-- Exercise material follows --

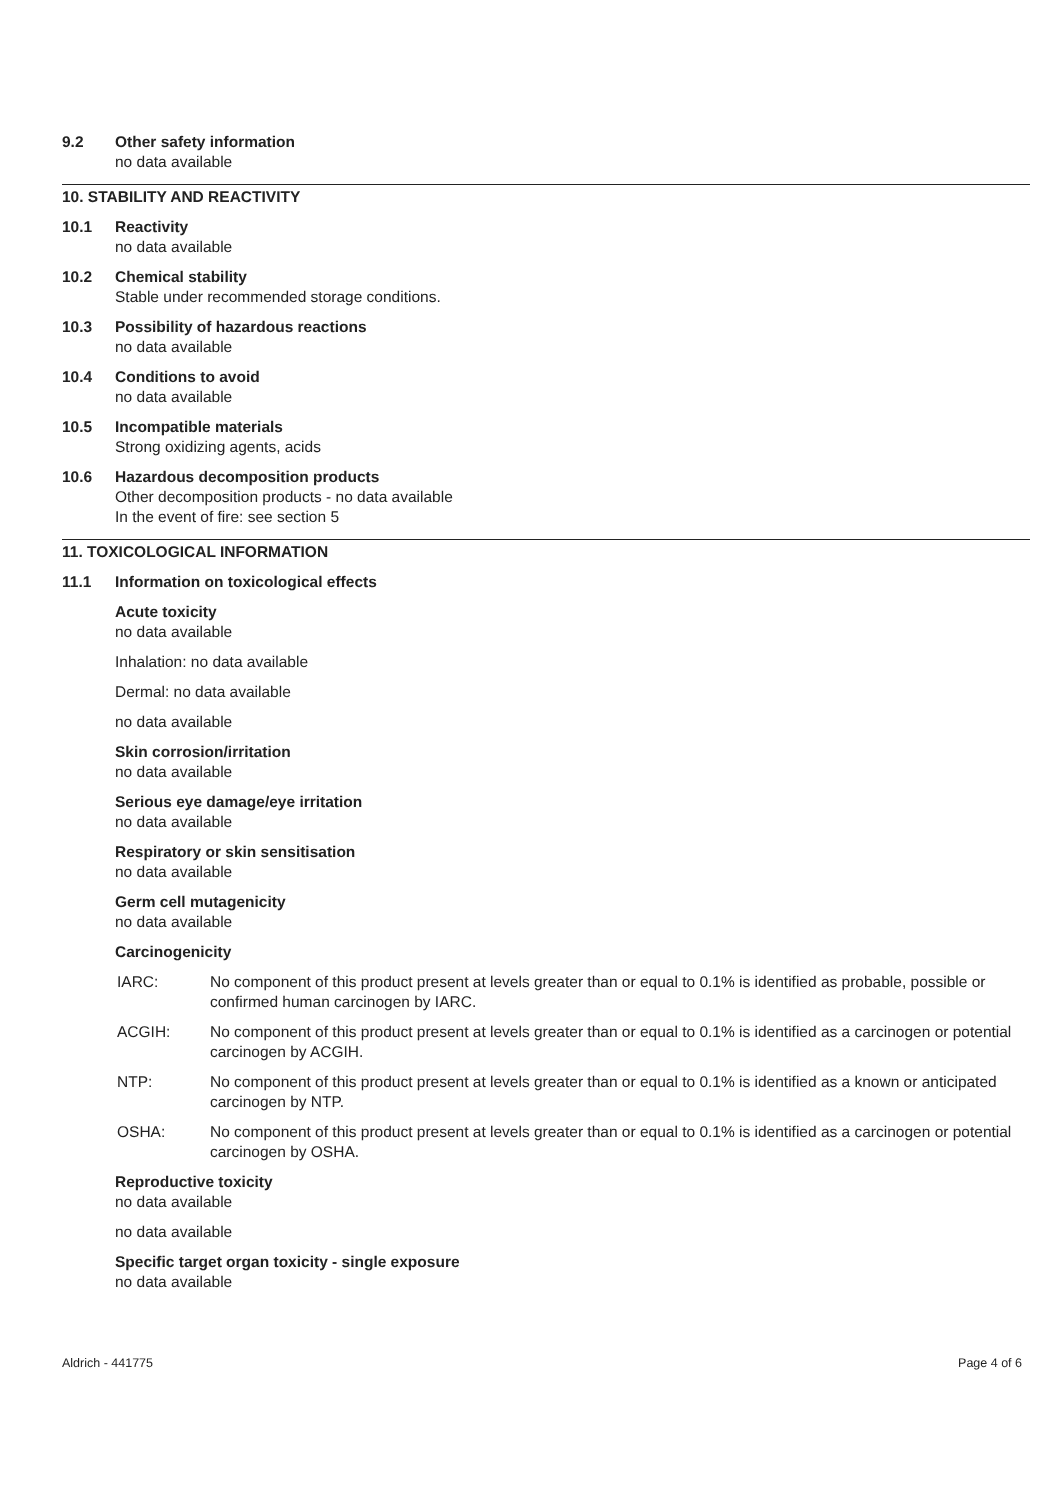9.2 Other safety information
no data available
10. STABILITY AND REACTIVITY
10.1 Reactivity
no data available
10.2 Chemical stability
Stable under recommended storage conditions.
10.3 Possibility of hazardous reactions
no data available
10.4 Conditions to avoid
no data available
10.5 Incompatible materials
Strong oxidizing agents, acids
10.6 Hazardous decomposition products
Other decomposition products - no data available
In the event of fire: see section 5
11. TOXICOLOGICAL INFORMATION
11.1 Information on toxicological effects
Acute toxicity
no data available
Inhalation: no data available
Dermal: no data available
no data available
Skin corrosion/irritation
no data available
Serious eye damage/eye irritation
no data available
Respiratory or skin sensitisation
no data available
Germ cell mutagenicity
no data available
Carcinogenicity
IARC: No component of this product present at levels greater than or equal to 0.1% is identified as probable, possible or confirmed human carcinogen by IARC.
ACGIH: No component of this product present at levels greater than or equal to 0.1% is identified as a carcinogen or potential carcinogen by ACGIH.
NTP: No component of this product present at levels greater than or equal to 0.1% is identified as a known or anticipated carcinogen by NTP.
OSHA: No component of this product present at levels greater than or equal to 0.1% is identified as a carcinogen or potential carcinogen by OSHA.
Reproductive toxicity
no data available
no data available
Specific target organ toxicity - single exposure
no data available
Aldrich - 441775 Page 4 of 6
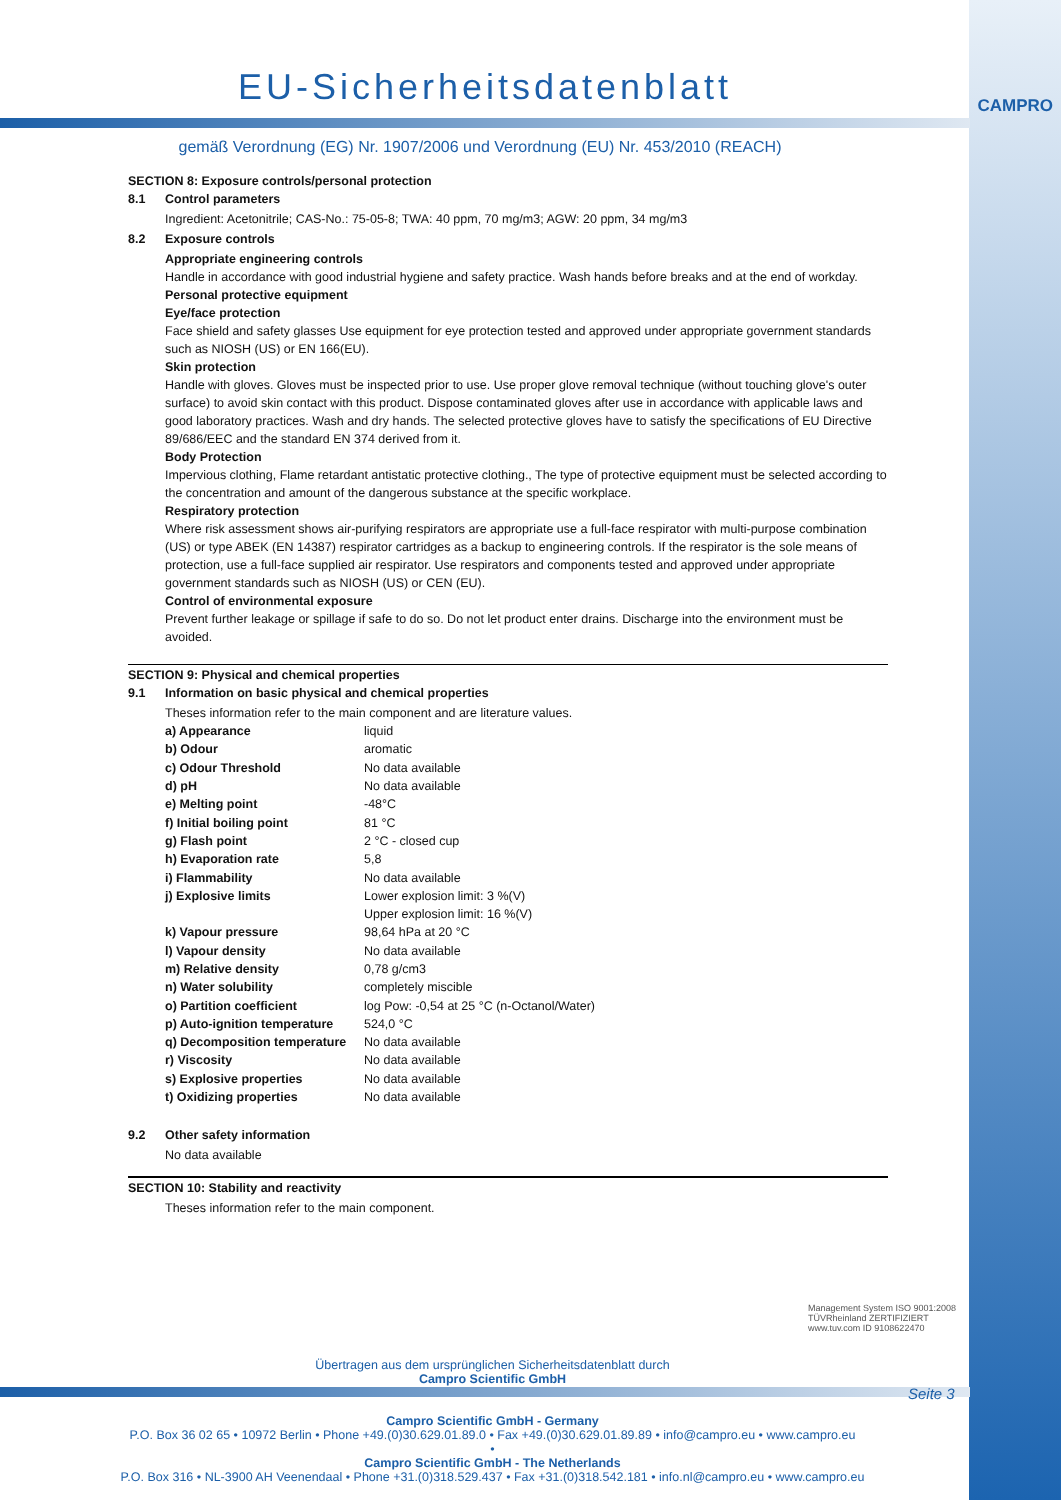CAMPRO
EU-Sicherheitsdatenblatt
gemäß Verordnung (EG) Nr. 1907/2006 und Verordnung (EU) Nr. 453/2010 (REACH)
SECTION 8: Exposure controls/personal protection
8.1 Control parameters
Ingredient: Acetonitrile; CAS-No.: 75-05-8; TWA: 40 ppm, 70 mg/m3; AGW: 20 ppm, 34 mg/m3
8.2 Exposure controls
Appropriate engineering controls
Handle in accordance with good industrial hygiene and safety practice. Wash hands before breaks and at the end of workday.
Personal protective equipment
Eye/face protection
Face shield and safety glasses Use equipment for eye protection tested and approved under appropriate government standards such as NIOSH (US) or EN 166(EU).
Skin protection
Handle with gloves. Gloves must be inspected prior to use. Use proper glove removal technique (without touching glove's outer surface) to avoid skin contact with this product. Dispose contaminated gloves after use in accordance with applicable laws and good laboratory practices. Wash and dry hands. The selected protective gloves have to satisfy the specifications of EU Directive 89/686/EEC and the standard EN 374 derived from it.
Body Protection
Impervious clothing, Flame retardant antistatic protective clothing., The type of protective equipment must be selected according to the concentration and amount of the dangerous substance at the specific workplace.
Respiratory protection
Where risk assessment shows air-purifying respirators are appropriate use a full-face respirator with multi-purpose combination (US) or type ABEK (EN 14387) respirator cartridges as a backup to engineering controls. If the respirator is the sole means of protection, use a full-face supplied air respirator. Use respirators and components tested and approved under appropriate government standards such as NIOSH (US) or CEN (EU).
Control of environmental exposure
Prevent further leakage or spillage if safe to do so. Do not let product enter drains. Discharge into the environment must be avoided.
SECTION 9: Physical and chemical properties
9.1 Information on basic physical and chemical properties
Theses information refer to the main component and are literature values.
| a) Appearance | liquid |
| b) Odour | aromatic |
| c) Odour Threshold | No data available |
| d) pH | No data available |
| e) Melting point | -48°C |
| f) Initial boiling point | 81 °C |
| g) Flash point | 2 °C - closed cup |
| h) Evaporation rate | 5,8 |
| i) Flammability | No data available |
| j) Explosive limits | Lower explosion limit: 3 %(V) |
| | Upper explosion limit: 16 %(V) |
| k) Vapour pressure | 98,64 hPa at 20 °C |
| l) Vapour density | No data available |
| m) Relative density | 0,78 g/cm3 |
| n) Water solubility | completely miscible |
| o) Partition coefficient | log Pow: -0,54 at 25 °C (n-Octanol/Water) |
| p) Auto-ignition temperature | 524,0 °C |
| q) Decomposition temperature | No data available |
| r) Viscosity | No data available |
| s) Explosive properties | No data available |
| t) Oxidizing properties | No data available |
9.2 Other safety information
No data available
SECTION 10: Stability and reactivity
Theses information refer to the main component.
Management System ISO 9001:2008
TÜVRheinland ZERTIFIZIERT
www.tuv.com ID 9108622470
Übertragen aus dem ursprünglichen Sicherheitsdatenblatt durch
Campro Scientific GmbH
Seite 3
Campro Scientific GmbH - Germany
P.O. Box 36 02 65 • 10972 Berlin • Phone +49.(0)30.629.01.89.0 • Fax +49.(0)30.629.01.89.89 • info@campro.eu • www.campro.eu
•
Campro Scientific GmbH - The Netherlands
P.O. Box 316 • NL-3900 AH Veenendaal • Phone +31.(0)318.529.437 • Fax +31.(0)318.542.181 • info.nl@campro.eu • www.campro.eu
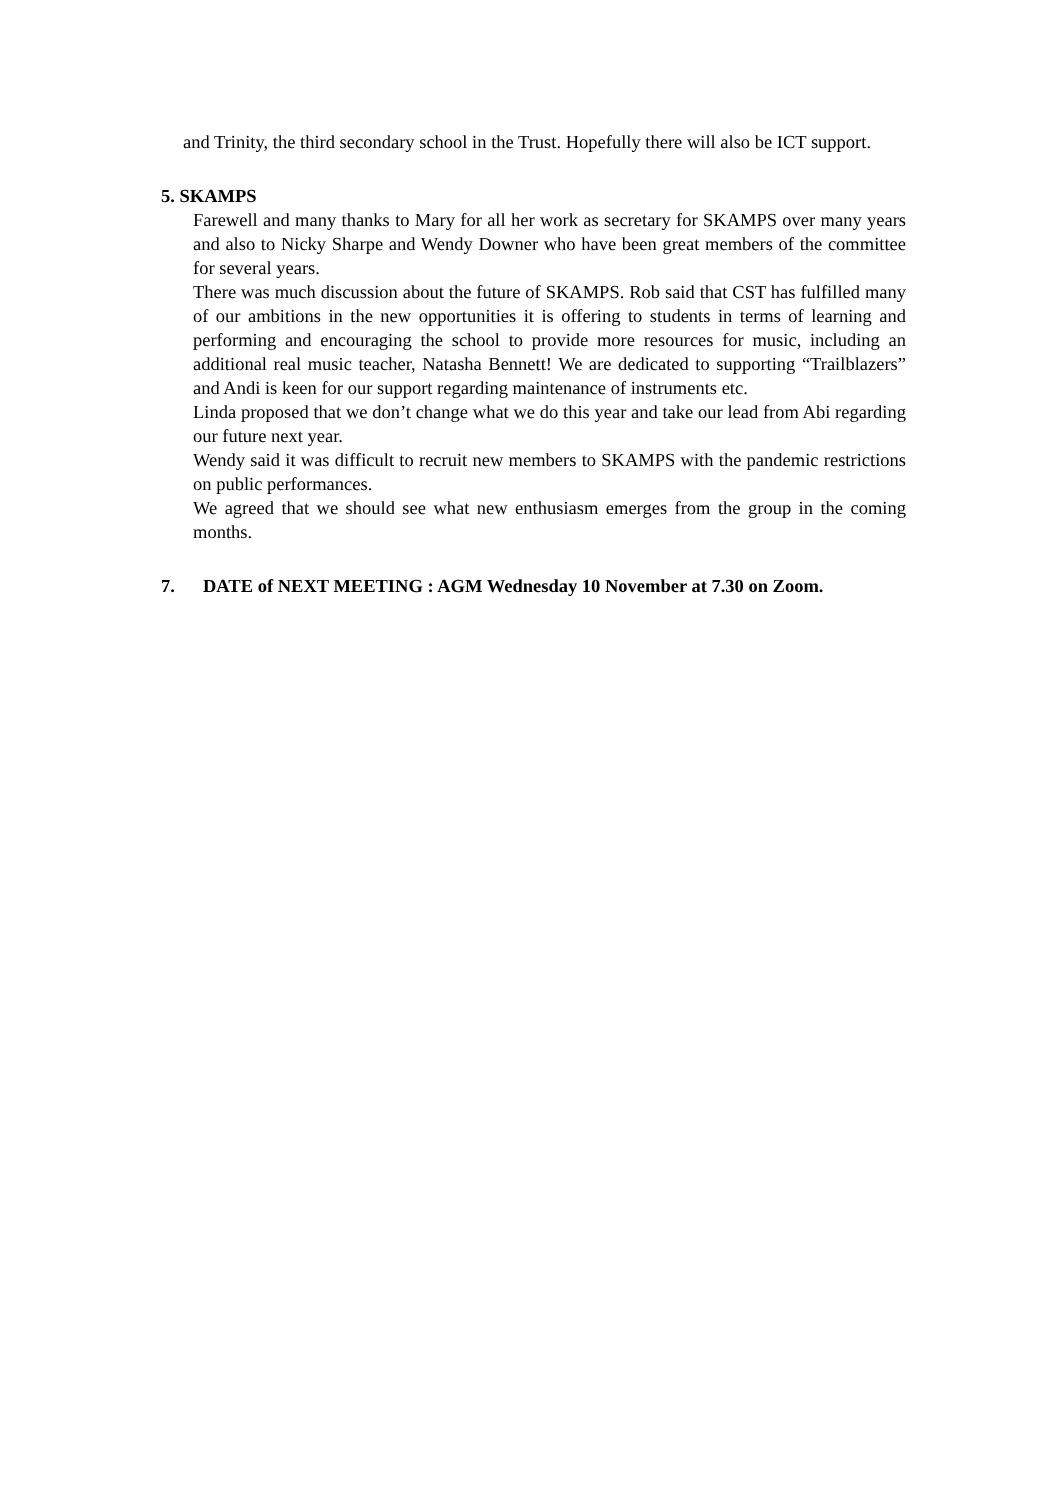and Trinity, the third secondary school in the Trust. Hopefully there will also be ICT support.
5. SKAMPS
Farewell and many thanks to Mary for all her work as secretary for SKAMPS over many years and also to Nicky Sharpe and Wendy Downer who have been great members of the committee for several years.
There was much discussion about the future of SKAMPS. Rob said that CST has fulfilled many of our ambitions in the new opportunities it is offering to students in terms of learning and performing and encouraging the school to provide more resources for music, including an additional real music teacher, Natasha Bennett! We are dedicated to supporting “Trailblazers” and Andi is keen for our support regarding maintenance of instruments etc.
Linda proposed that we don’t change what we do this year and take our lead from Abi regarding our future next year.
Wendy said it was difficult to recruit new members to SKAMPS with the pandemic restrictions on public performances.
We agreed that we should see what new enthusiasm emerges from the group in the coming months.
7. DATE of NEXT MEETING : AGM Wednesday 10 November at 7.30 on Zoom.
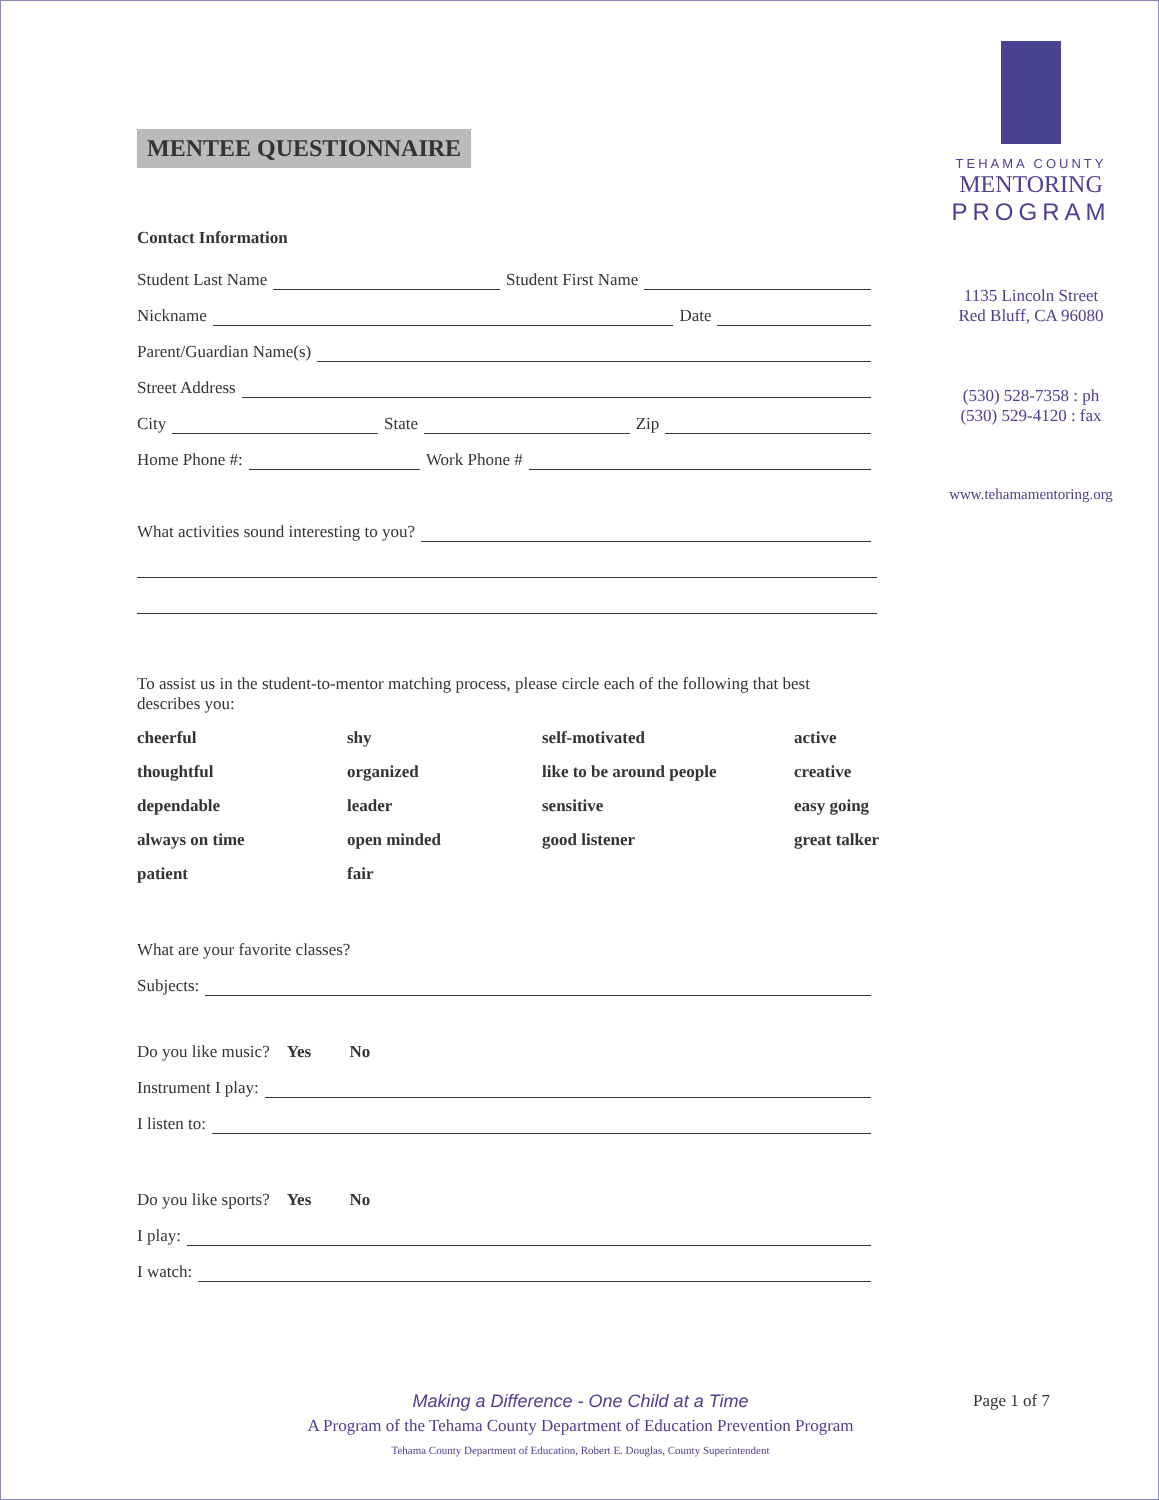TEHAMA COUNTY
MENTORING
PROGRAM
1135 Lincoln Street
Red Bluff, CA 96080
(530) 528-7358 : ph
(530) 529-4120 : fax
www.tehamamentoring.org
MENTEE QUESTIONNAIRE
Contact Information
Student Last Name Student First Name
Nickname Date
Parent/Guardian Name(s)
Street Address
City State Zip
Home Phone #: Work Phone #
What activities sound interesting to you?
To assist us in the student-to-mentor matching process, please circle each of the following that best describes you:
cheerful
shy
self-motivated
active
thoughtful
organized
like to be around people
creative
dependable
leader
sensitive
easy going
always on time
open minded
good listener
great talker
patient
fair
What are your favorite classes?
Subjects:
Do you like music? Yes No
Instrument I play:
I listen to:
Do you like sports? Yes No
I play:
I watch:
Page 1 of 7
Making a Difference - One Child at a Time
A Program of the Tehama County Department of Education Prevention Program
Tehama County Department of Education, Robert E. Douglas, County Superintendent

-- Exercise material concluded --

From the line that contains "Do you like sports? Yes No" through the final line of the material, copy every line exactly, including both ends.

- **Task output**:
Do you like sports? Yes No
I play:
I watch:
Page 1 of 7
Making a Difference - One Child at a Time
A Program of the Tehama County Department of Education Prevention Program
Tehama County Department of Education, Robert E. Douglas, County Superintendent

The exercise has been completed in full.